Recording of Findec webinar
Carl Ringqvist, Co-founder of Fimento
Ph.D. Candidate Mathematics and Machine Learning, KTH
What is AI?
There are two main branches of AI
- Formal systems (or “Quite smart code”)
A system that lets the computer reason by giving it easy rules of deductions. You can get answers that are 100 % certain, and it doesn’t require any data.
- Machine learning (or “Statistics +”)
Machine learning today is very similar to old school statistics. You have data with variables, and you use that data to estimate a mathematical object which describes relations between these variables that you can use to make predictions in the future.
The main underlying concepts are the same – as are the limitations. We are still very far from what you might associate with Artificial Intelligence. Hence the quotation marks; “AI”.
Components of successful “AI”
To build models, you need data. Systems or operations produce data. The quality of your data will suffer if they are not well set up.
With “AI”, the data is still stored in a table with simple rows and columns. But the demands of this table are quite high. A column needs a numerical value or a category (out of a well-defined set of categories). A column town is of limited use if we don’t have control over the full sets that are measured.
Missing data is handled either through omitting it or estimating it. Errors of meaning must be addressed so that a column doesn’t contain data of different scales or units.
We also need to take control of the source of each column. For example, we might have two columns measuring income – but which one is the most relevant? And why do they differ if they measure the same thing?
Documenting what the columns mean will help you make the best design choices for your model. For classical models, we often need an “Answer column” containing values we want to predict in the future.
Learn the time delay between the variables measured and the answers measured. For example, if we want to predict sales and customers’ satisfaction for each purchase, we might have a high prediction capacity of that model – but it will be of little use if the customer satisfaction is measured after the sale is made.
If you want to take action on data, you need the data before the action you want to take. If you have millions of rows and thousands of columns, you must have a system for managing it. It should have the capacity to continuously update these rows per minute, per day, monthly, depending on the application. For your model to re-train, you need a system that continually updates it.
Usually, when you look at your systems and data sources, you will start to discover more and more anomalies and faults. Before you know it, you are involved in managing the company’s processes that have led to the bad data being produced in the first place, instead of building your model.
Classic system design has a high focus on:
- Service provision
Little or no effort is spent on how the system generates data and in what format.
Many use workarounds in real-life cases that, for example, can make accounting correct but will make the data flawed.
Issues with classic system design
Example 1 – Wrong setup of operations
A shop has a system that adds certain items twice when scanning them. One piece gets registered as two items. The problem has been solved by using the system for returns to make sure accounting is correct.

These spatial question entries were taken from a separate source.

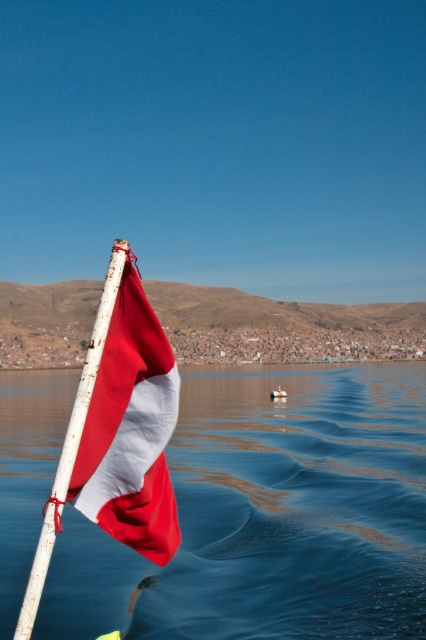
You are standing on the dock and looking at the blue water at lower left and the matte fabric flag at left. Which object is higher in the scene?

→ The blue water at lower left is taller than the matte fabric flag at left.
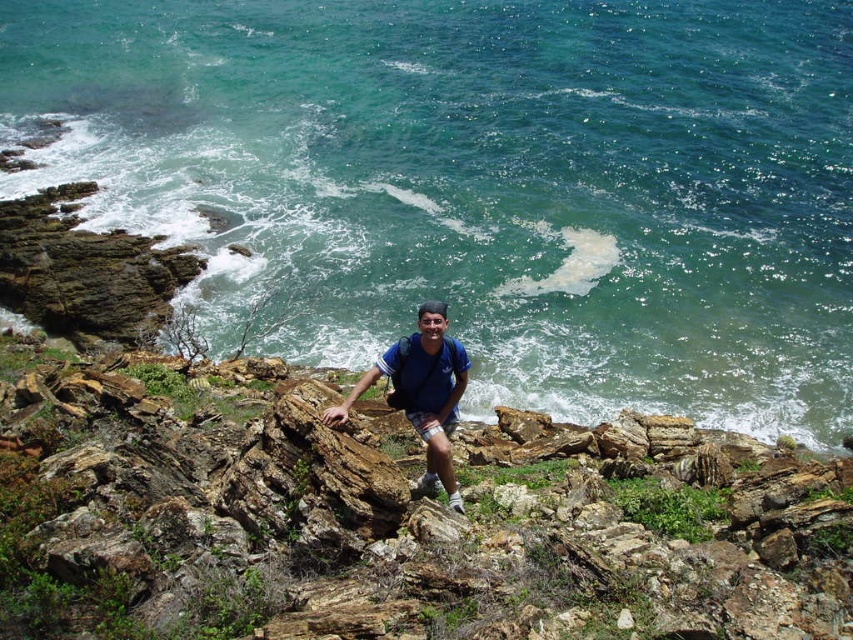
You are a photographer trying to capture the green water at upper center in your shot. Based on the scene, where should you position your camera relative to the man?

The green water at upper center is located at point [483,182], so you should position your camera slightly to the left and above the man to capture it.

You are a photographer trying to capture the man in the blue fabric shirt at center while ensuring the green water at upper center is also in focus. Based on their positions, will both objects be in focus at the same time?

The green water at upper center is further to the viewer than blue fabric shirt at center, so they are at different distances. This means the depth of field may not capture both in focus simultaneously unless adjusted.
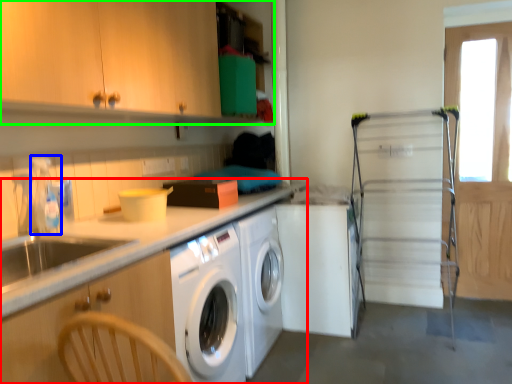
Question: Considering the real-world distances, which object is farthest from countertop (highlighted by a red box)? faucet (highlighted by a blue box) or cabinetry (highlighted by a green box)?

Choices:
 (A) faucet
 (B) cabinetry

Answer: (B)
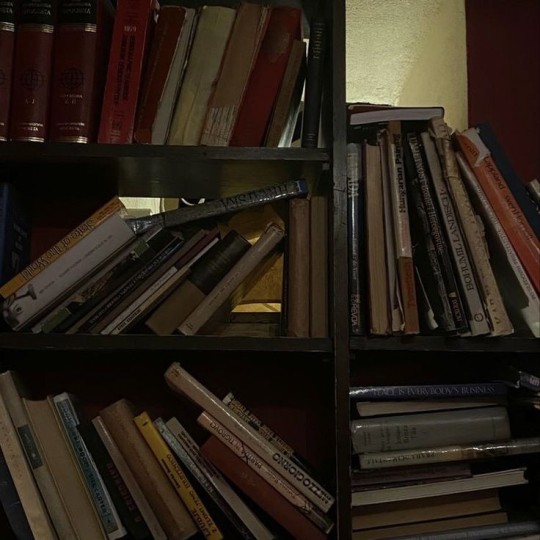
The height and width of the screenshot is (540, 540). In order to click on wooden shelves in this screenshot , I will do `click(276, 344)`, `click(390, 343)`, `click(263, 148)`.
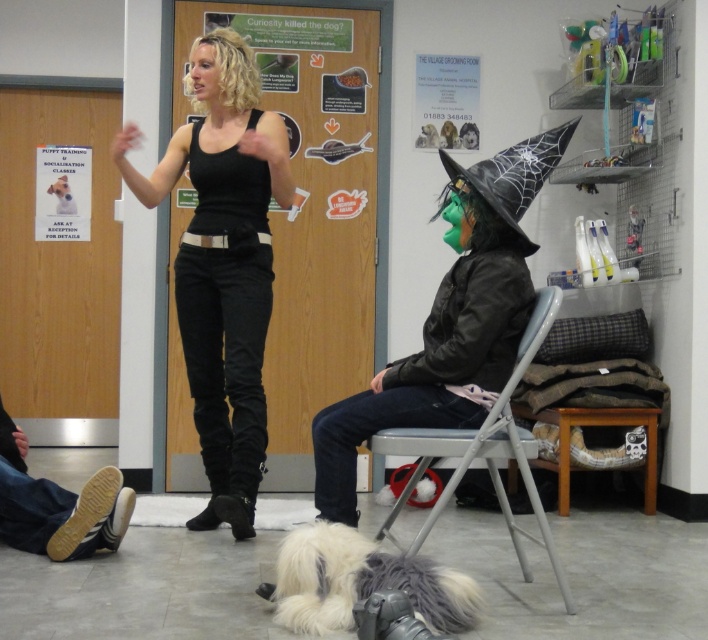
Who is lower down, wooden door at center or metallic gray chair at center?

metallic gray chair at center

What do you see at coordinates (314, 202) in the screenshot? I see `wooden door at center` at bounding box center [314, 202].

At what (x,y) coordinates should I click in order to perform the action: click on wooden door at center. Please return your answer as a coordinate pair (x, y). Looking at the image, I should click on pyautogui.click(x=314, y=202).

Does black matte pants at center appear on the left side of metallic gray chair at center?

Correct, you'll find black matte pants at center to the left of metallic gray chair at center.

Who is more distant from viewer, (251,317) or (561,582)?

The point (251,317) is behind.

The width and height of the screenshot is (708, 640). Find the location of `black matte pants at center`. black matte pants at center is located at coordinates (227, 314).

Which is above, brown wooden stool at lower center or white fluffy dog at center?

Positioned higher is white fluffy dog at center.

Is point (651, 465) positioned behind point (67, 211)?

No, (651, 465) is closer to viewer.

Which is in front, point (639, 416) or point (74, 209)?

Positioned in front is point (639, 416).

The height and width of the screenshot is (640, 708). Identify the location of brown wooden stool at lower center. (595, 424).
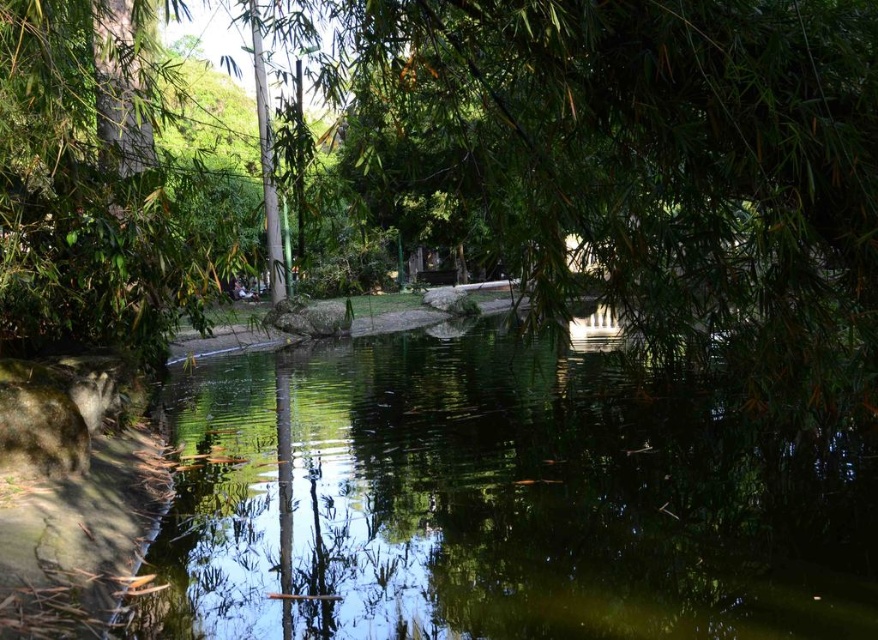
You are standing at the edge of the pond and want to see your reflection in the green reflective water at center. However, there is a green leafy tree at center blocking your view. Can you still see your reflection?

The green leafy tree at center is located above the green reflective water at center, so it may block part of the water surface. However, if you move to a position where the tree is not directly between you and the water, you might still see your reflection in the unobstructed areas of the green reflective water at center.

Consider the image. You are standing on the concrete edge of the pond on the left side. You want to reach the green leafy tree at center and the green reflective water at center. Which one is closer to you?

The green reflective water at center is closer to you because it is only 4.01 meters away from the green leafy tree at center, but since you are on the concrete edge, the water is directly in front of you while the tree is further away.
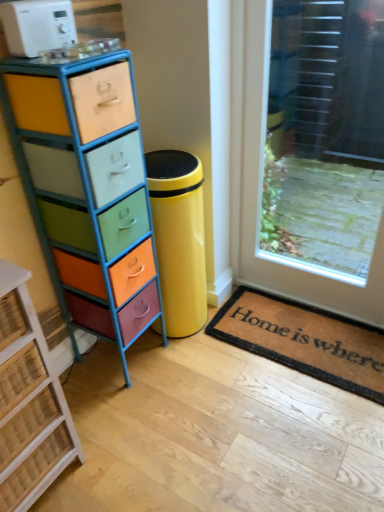
The height and width of the screenshot is (512, 384). In order to click on vacant area that lies in front of transparent glass door at upper right in this screenshot , I will do `click(287, 402)`.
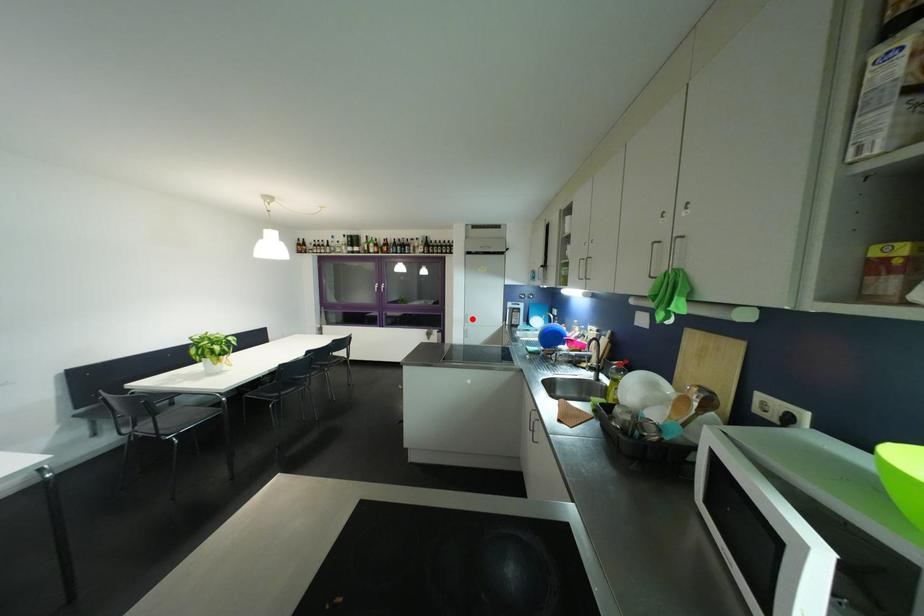
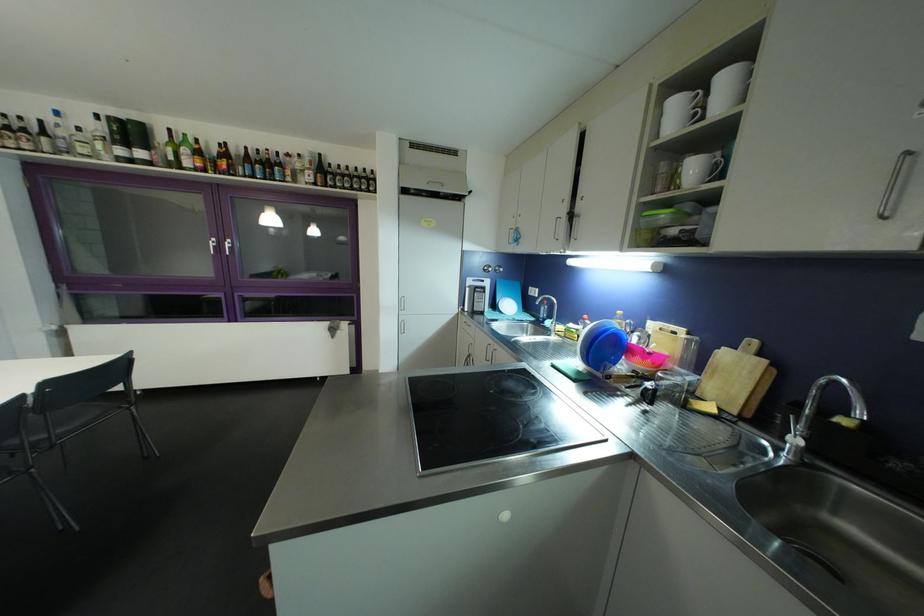
The point at the highlighted location is marked in the first image. Where is the corresponding point in the second image?

(407, 302)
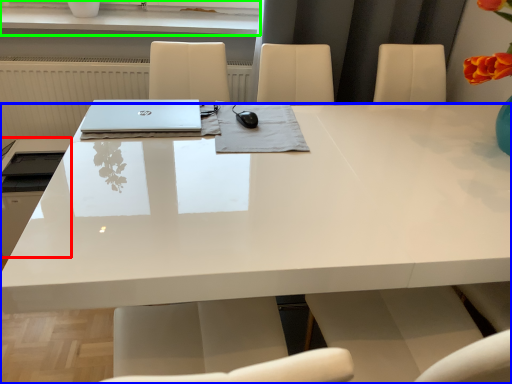
Question: Based on their relative distances, which object is farther from appliance (highlighted by a red box)? Choose from desk (highlighted by a blue box) and window sill (highlighted by a green box).

Choices:
 (A) desk
 (B) window sill

Answer: (B)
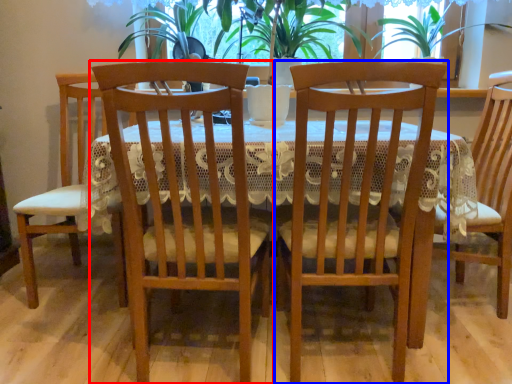
Question: Which object is further to the camera taking this photo, chair (highlighted by a red box) or chair (highlighted by a blue box)?

Choices:
 (A) chair
 (B) chair

Answer: (B)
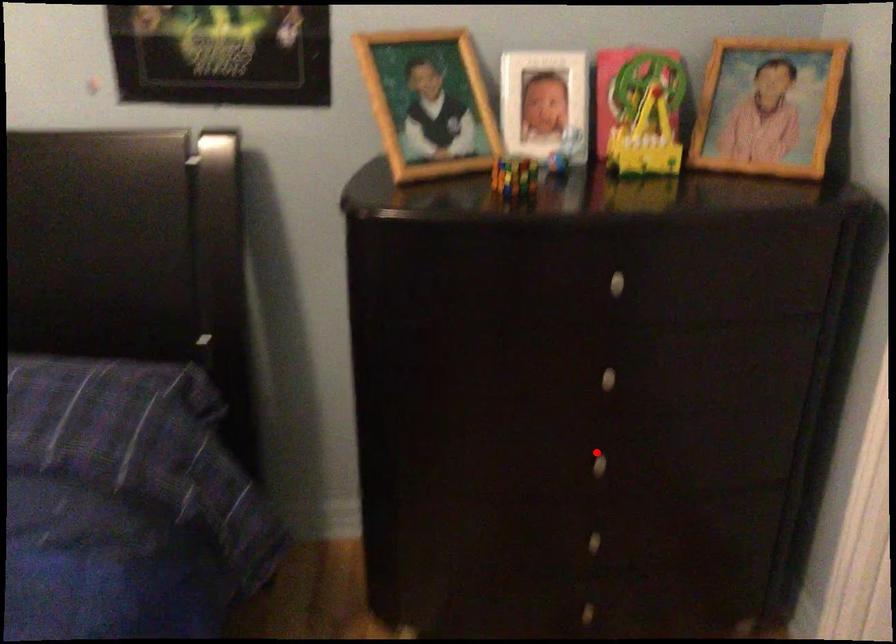
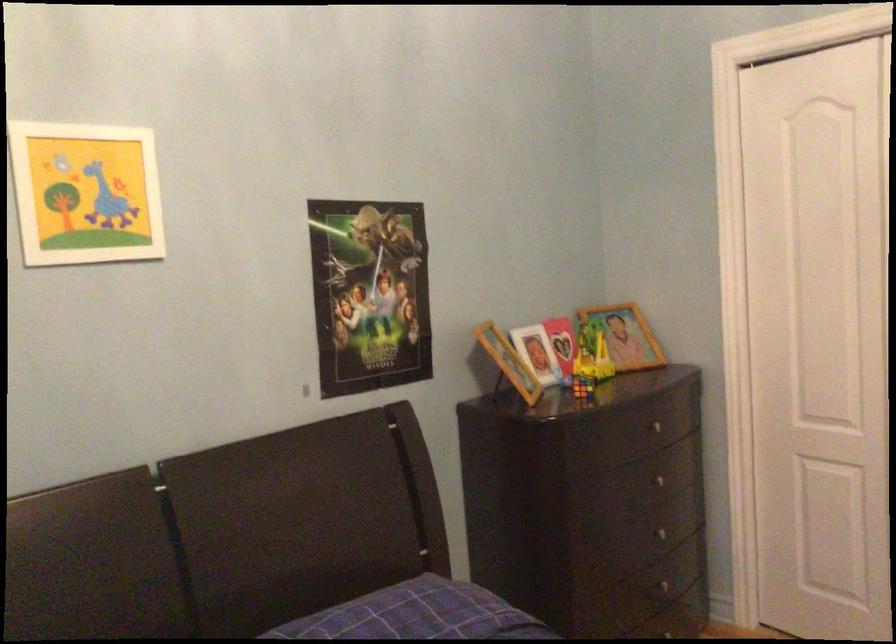
Find the pixel in the second image that matches the highlighted location in the first image.

(667, 532)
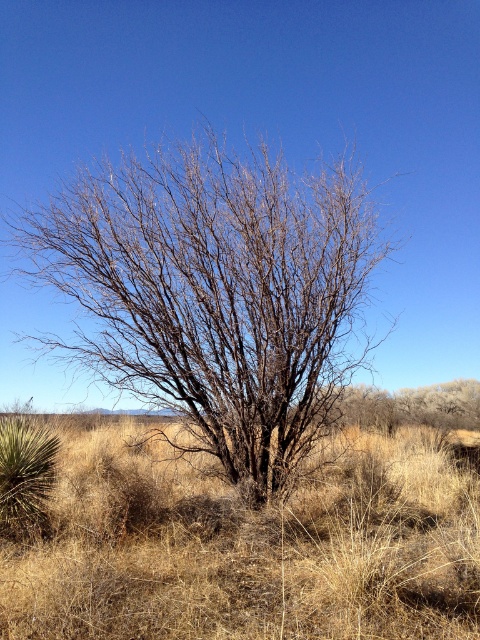
Is bare branches at center bigger than dry grass at center?

Incorrect, bare branches at center is not larger than dry grass at center.

Who is shorter, bare branches at center or dry grass at center?

dry grass at center

The width and height of the screenshot is (480, 640). Find the location of `bare branches at center`. bare branches at center is located at coordinates (215, 292).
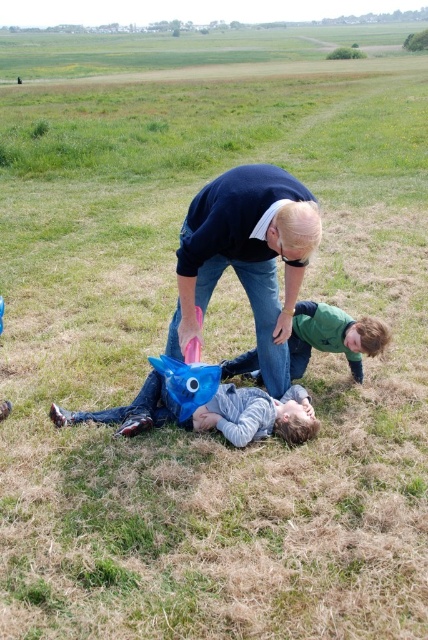
You are a delivery person who needs to place a blue fabric bag at center and a blue matte mask at center on a shelf. The shelf has a maximum length of 22 inches. Can both items fit side by side on the shelf without overlapping?

The distance between the blue fabric bag at center and blue matte mask at center is 22.96 inches, which exceeds the shelf length of 22 inches. Therefore, they cannot fit side by side without overlapping.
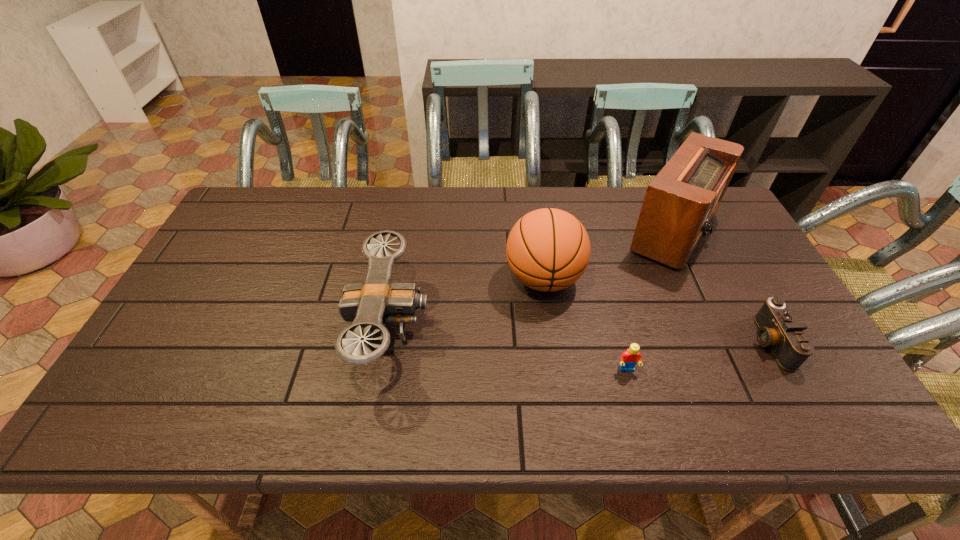
The image size is (960, 540). In order to click on vacant space at the left edge of the desktop in this screenshot , I will do `click(229, 234)`.

Find the location of a particular element. free region at the right edge is located at coordinates (738, 232).

The height and width of the screenshot is (540, 960). Identify the location of empty space that is in between the radio receiver and the basketball. (608, 255).

I want to click on free space between the fourth object from right to left and the Lego, so click(586, 324).

At what (x,y) coordinates should I click in order to perform the action: click on blank region between the radio receiver and the Lego. Please return your answer as a coordinate pair (x, y). Looking at the image, I should click on (649, 300).

Find the location of a particular element. This screenshot has width=960, height=540. unoccupied position between the basketball and the camera is located at coordinates (657, 310).

The height and width of the screenshot is (540, 960). I want to click on empty space that is in between the fourth object from right to left and the Lego, so click(x=586, y=324).

This screenshot has width=960, height=540. What are the coordinates of `vacant region between the radio receiver and the camera` in the screenshot? It's located at (721, 286).

The width and height of the screenshot is (960, 540). Identify the location of blank region between the camera and the second object from left to right. (657, 310).

Find the location of `unoccupied position between the camera and the radio receiver`. unoccupied position between the camera and the radio receiver is located at coordinates (721, 286).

A consultant is hired to look for dissatisfied customer segments, or faulty products through data, and sees that some products get returned a lot. The recommendation is to remove these seemingly defective products. But there was never anything wrong with them; the error was in the system. Now customers are unhappy because they can no longer buy their favorite products.
Example 2 – data is present but messy
A bank wants to build a machine learning scorecard to predict the risk of customers paying less than 50 % of invoices.
The system contains late-marks based on full payment, but that is not what the bank wanted to measure. Also, many invoices were marked late due to a temporary system-problem one year ago. On top of that, some customers had payment-free months, so the invoices generated have not been paid, but they are still not late.
Many hidden values
Data can easily be extracted when needed with a data-lake that is set up in the right way. With a poor data structure, this seemingly simple task may require several peoples’ and departments’ time and effort. On an organizational level, there are huge wins to be made in terms of efficiency and resources.
A well-thought-through and simple system will generate better data – and it turns out that a simple structure that can easily be explained, is also preferred by the customer.
The “AI”-system and data flow has many advantages for the whole organization and will lead to a lot of unexpected values.
Key takeaways from the session
- System design and operations make out 99 % of your AI capability.
- The AI model gives you percentages; the infrastructure gives you hundreds.
- Fimento provides a cornerstone to this infrastructure.